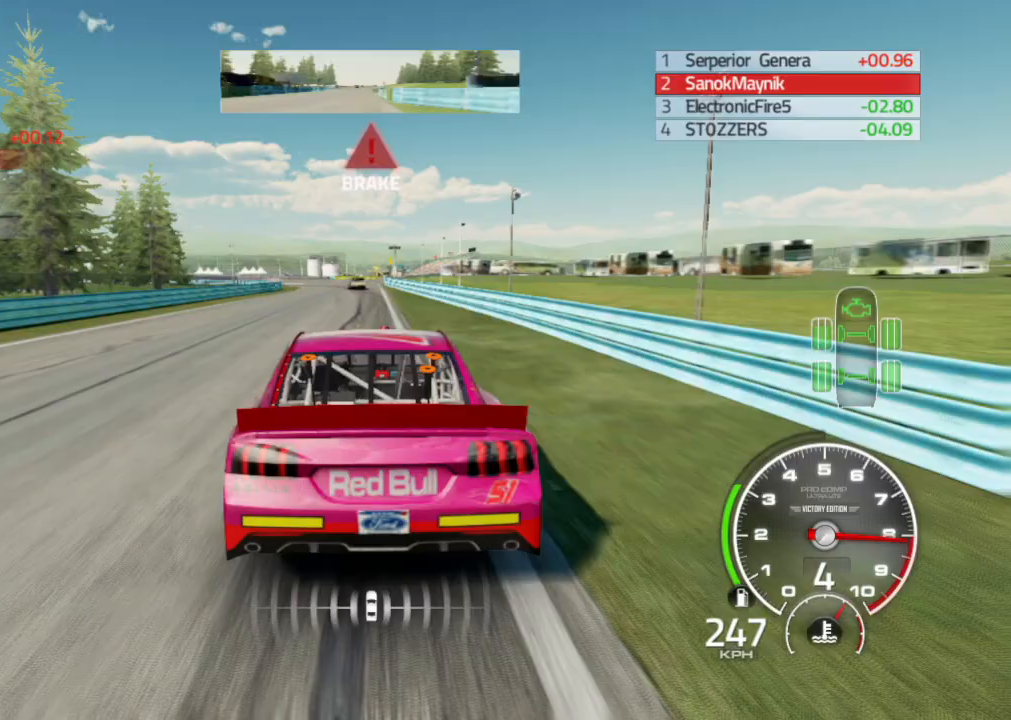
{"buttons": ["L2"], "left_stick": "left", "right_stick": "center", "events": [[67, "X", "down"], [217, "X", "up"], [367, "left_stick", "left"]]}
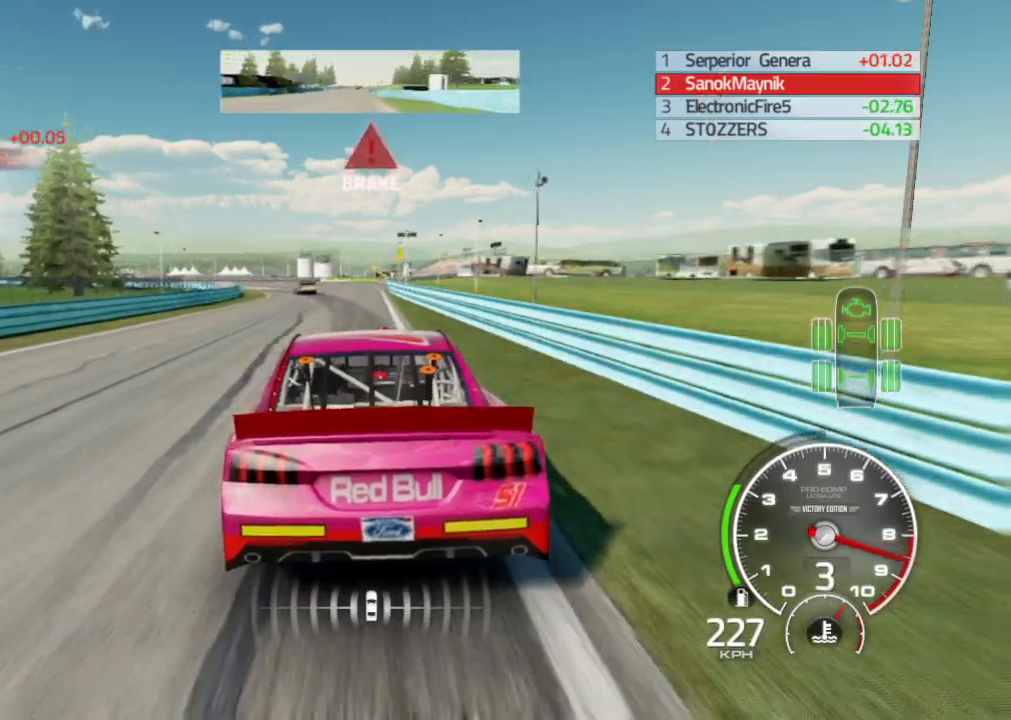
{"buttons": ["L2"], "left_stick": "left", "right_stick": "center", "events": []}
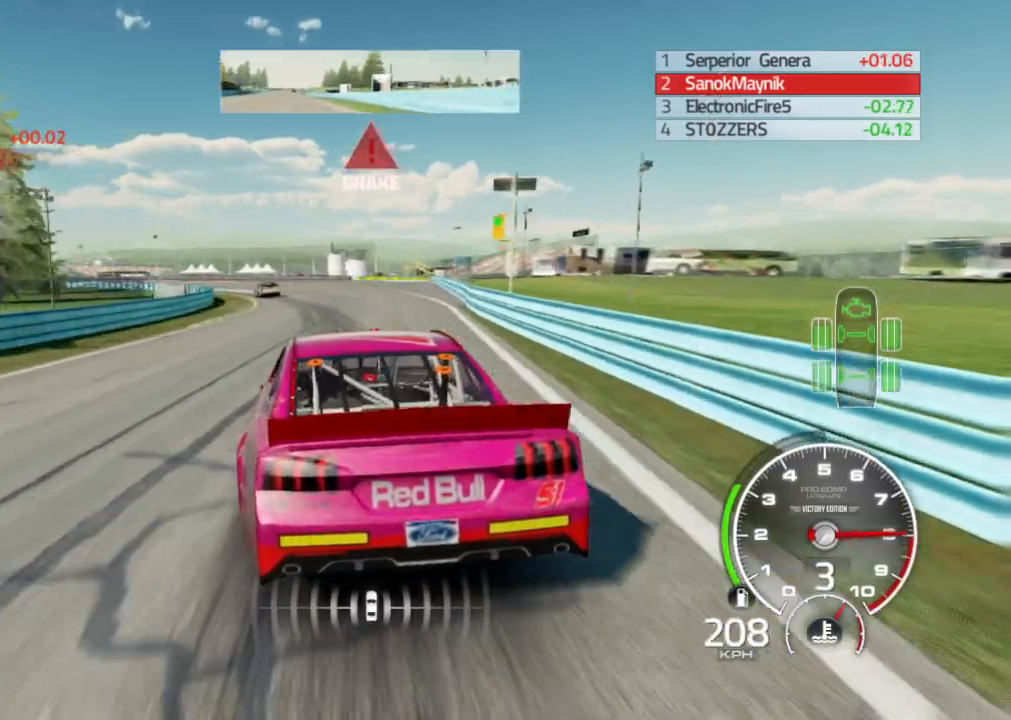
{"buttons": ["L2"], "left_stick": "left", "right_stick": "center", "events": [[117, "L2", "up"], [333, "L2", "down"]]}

** Task to carry out **
Every line above is to be repeated exactly, but no picture is to appear in the copy.

** Task response **
{"buttons": ["L2"], "left_stick": "left", "right_stick": "center", "events": [[67, "X", "down"], [217, "X", "up"], [367, "left_stick", "left"]]}
{"buttons": ["L2"], "left_stick": "left", "right_stick": "center", "events": []}
{"buttons": ["L2"], "left_stick": "left", "right_stick": "center", "events": [[117, "L2", "up"], [333, "L2", "down"]]}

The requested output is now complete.